▶ [Task data]:
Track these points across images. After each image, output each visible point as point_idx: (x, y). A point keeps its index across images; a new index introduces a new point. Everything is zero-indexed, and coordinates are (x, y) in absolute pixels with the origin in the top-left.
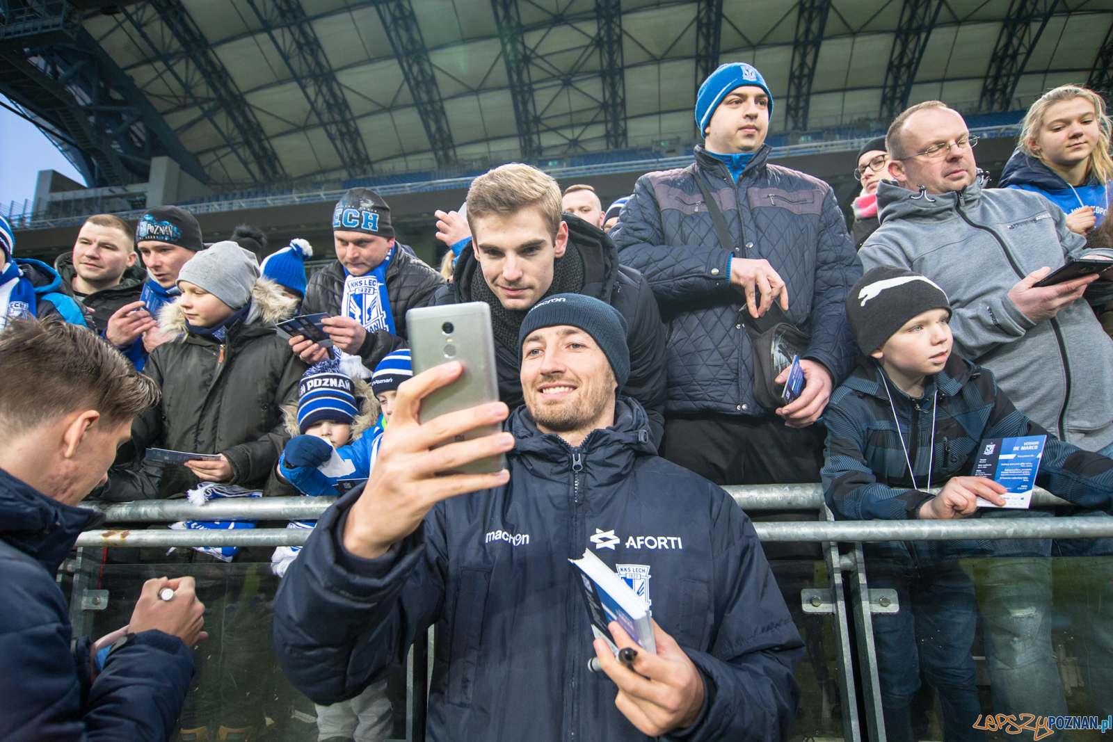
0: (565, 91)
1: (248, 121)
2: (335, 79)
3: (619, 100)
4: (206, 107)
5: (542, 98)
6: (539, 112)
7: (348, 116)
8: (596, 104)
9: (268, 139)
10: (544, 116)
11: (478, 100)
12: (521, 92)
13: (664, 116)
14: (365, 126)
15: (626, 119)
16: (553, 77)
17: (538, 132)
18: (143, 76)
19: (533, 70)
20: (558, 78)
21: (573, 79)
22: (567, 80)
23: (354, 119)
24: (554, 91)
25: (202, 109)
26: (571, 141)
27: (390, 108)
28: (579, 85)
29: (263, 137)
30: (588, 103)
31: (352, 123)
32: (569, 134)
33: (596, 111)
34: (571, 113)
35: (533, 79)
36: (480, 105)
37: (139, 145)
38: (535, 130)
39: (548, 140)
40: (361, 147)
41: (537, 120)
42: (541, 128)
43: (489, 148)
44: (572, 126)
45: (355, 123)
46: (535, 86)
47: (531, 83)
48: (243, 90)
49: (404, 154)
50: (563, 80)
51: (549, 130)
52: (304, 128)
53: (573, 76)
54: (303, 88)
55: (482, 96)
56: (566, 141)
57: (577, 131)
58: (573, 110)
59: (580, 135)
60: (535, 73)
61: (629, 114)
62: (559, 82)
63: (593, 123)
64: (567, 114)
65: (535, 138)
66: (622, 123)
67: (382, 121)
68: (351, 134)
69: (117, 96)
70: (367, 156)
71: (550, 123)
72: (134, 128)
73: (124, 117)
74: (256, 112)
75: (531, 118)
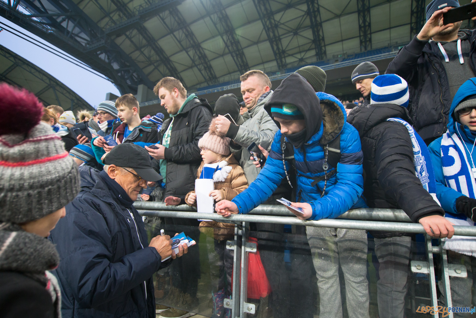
0: (295, 37)
1: (171, 67)
2: (200, 46)
3: (321, 38)
4: (155, 64)
5: (285, 42)
6: (284, 48)
7: (207, 61)
8: (310, 41)
9: (179, 73)
10: (286, 50)
11: (258, 46)
12: (275, 41)
13: (344, 42)
14: (214, 64)
15: (325, 46)
16: (289, 32)
17: (285, 57)
18: (136, 55)
19: (280, 30)
20: (291, 32)
21: (298, 31)
22: (295, 32)
23: (209, 61)
24: (290, 38)
25: (154, 66)
26: (300, 59)
27: (222, 55)
28: (301, 34)
29: (177, 72)
30: (306, 41)
31: (208, 63)
32: (299, 56)
33: (310, 44)
34: (299, 47)
35: (280, 34)
36: (258, 48)
37: (136, 80)
38: (283, 56)
39: (289, 60)
40: (212, 72)
41: (284, 52)
42: (286, 55)
43: (264, 67)
44: (300, 52)
45: (209, 63)
46: (281, 37)
47: (279, 36)
48: (168, 55)
49: (230, 73)
50: (294, 33)
51: (289, 55)
52: (191, 67)
53: (298, 30)
54: (187, 52)
55: (259, 45)
56: (297, 60)
57: (303, 54)
58: (300, 45)
59: (304, 56)
60: (281, 31)
61: (326, 43)
62: (292, 33)
63: (309, 50)
64: (297, 47)
65: (283, 60)
66: (323, 48)
67: (220, 61)
68: (209, 68)
69: (128, 64)
70: (215, 76)
71: (290, 52)
72: (135, 74)
73: (131, 71)
74: (174, 63)
75: (281, 51)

▶ [Problem details]:
Reproduce the material above verbatim; omit every picture.

▶ [Final answer]:
Track these points across images. After each image, output each visible point as point_idx: (x, y). A point keeps its index across images; a new index introduces a new point. Everything is zero-indexed, and coordinates are (x, y) in absolute pixels with the origin in the top-left.
0: (565, 91)
1: (248, 121)
2: (335, 79)
3: (619, 100)
4: (206, 107)
5: (542, 98)
6: (539, 112)
7: (348, 116)
8: (596, 104)
9: (268, 139)
10: (544, 116)
11: (478, 100)
12: (521, 92)
13: (664, 116)
14: (365, 126)
15: (626, 119)
16: (553, 77)
17: (538, 132)
18: (143, 76)
19: (533, 70)
20: (558, 78)
21: (573, 79)
22: (567, 80)
23: (354, 119)
24: (554, 91)
25: (202, 109)
26: (571, 141)
27: (390, 108)
28: (579, 85)
29: (263, 137)
30: (588, 103)
31: (352, 123)
32: (569, 134)
33: (596, 111)
34: (571, 113)
35: (533, 79)
36: (480, 105)
37: (139, 145)
38: (535, 130)
39: (548, 140)
40: (361, 147)
41: (537, 120)
42: (541, 128)
43: (489, 148)
44: (572, 126)
45: (355, 123)
46: (535, 86)
47: (531, 83)
48: (243, 90)
49: (404, 154)
50: (563, 80)
51: (549, 130)
52: (304, 128)
53: (573, 76)
54: (303, 88)
55: (482, 96)
56: (566, 141)
57: (577, 131)
58: (573, 110)
59: (580, 135)
60: (535, 73)
61: (629, 114)
62: (559, 82)
63: (593, 123)
64: (567, 114)
65: (535, 138)
66: (622, 123)
67: (382, 121)
68: (351, 134)
69: (117, 96)
70: (367, 156)
71: (550, 123)
72: (134, 128)
73: (124, 117)
74: (256, 112)
75: (531, 118)
0: (295, 37)
1: (171, 67)
2: (200, 46)
3: (321, 38)
4: (155, 64)
5: (285, 42)
6: (284, 48)
7: (207, 61)
8: (310, 41)
9: (179, 73)
10: (286, 50)
11: (258, 46)
12: (275, 41)
13: (344, 42)
14: (214, 64)
15: (325, 46)
16: (289, 32)
17: (285, 57)
18: (136, 55)
19: (280, 30)
20: (291, 32)
21: (298, 31)
22: (295, 32)
23: (209, 61)
24: (290, 38)
25: (154, 66)
26: (300, 59)
27: (222, 55)
28: (301, 34)
29: (177, 72)
30: (306, 41)
31: (208, 63)
32: (299, 56)
33: (310, 44)
34: (299, 47)
35: (280, 34)
36: (258, 48)
37: (136, 80)
38: (283, 56)
39: (289, 60)
40: (212, 72)
41: (284, 52)
42: (286, 55)
43: (264, 67)
44: (300, 52)
45: (209, 63)
46: (281, 37)
47: (279, 36)
48: (168, 55)
49: (230, 73)
50: (294, 33)
51: (289, 55)
52: (191, 67)
53: (298, 30)
54: (187, 52)
55: (259, 45)
56: (297, 60)
57: (303, 54)
58: (300, 45)
59: (304, 56)
60: (281, 31)
61: (326, 43)
62: (292, 33)
63: (309, 50)
64: (297, 47)
65: (283, 60)
66: (323, 48)
67: (220, 61)
68: (209, 68)
69: (128, 64)
70: (215, 76)
71: (290, 52)
72: (135, 74)
73: (131, 71)
74: (174, 63)
75: (281, 51)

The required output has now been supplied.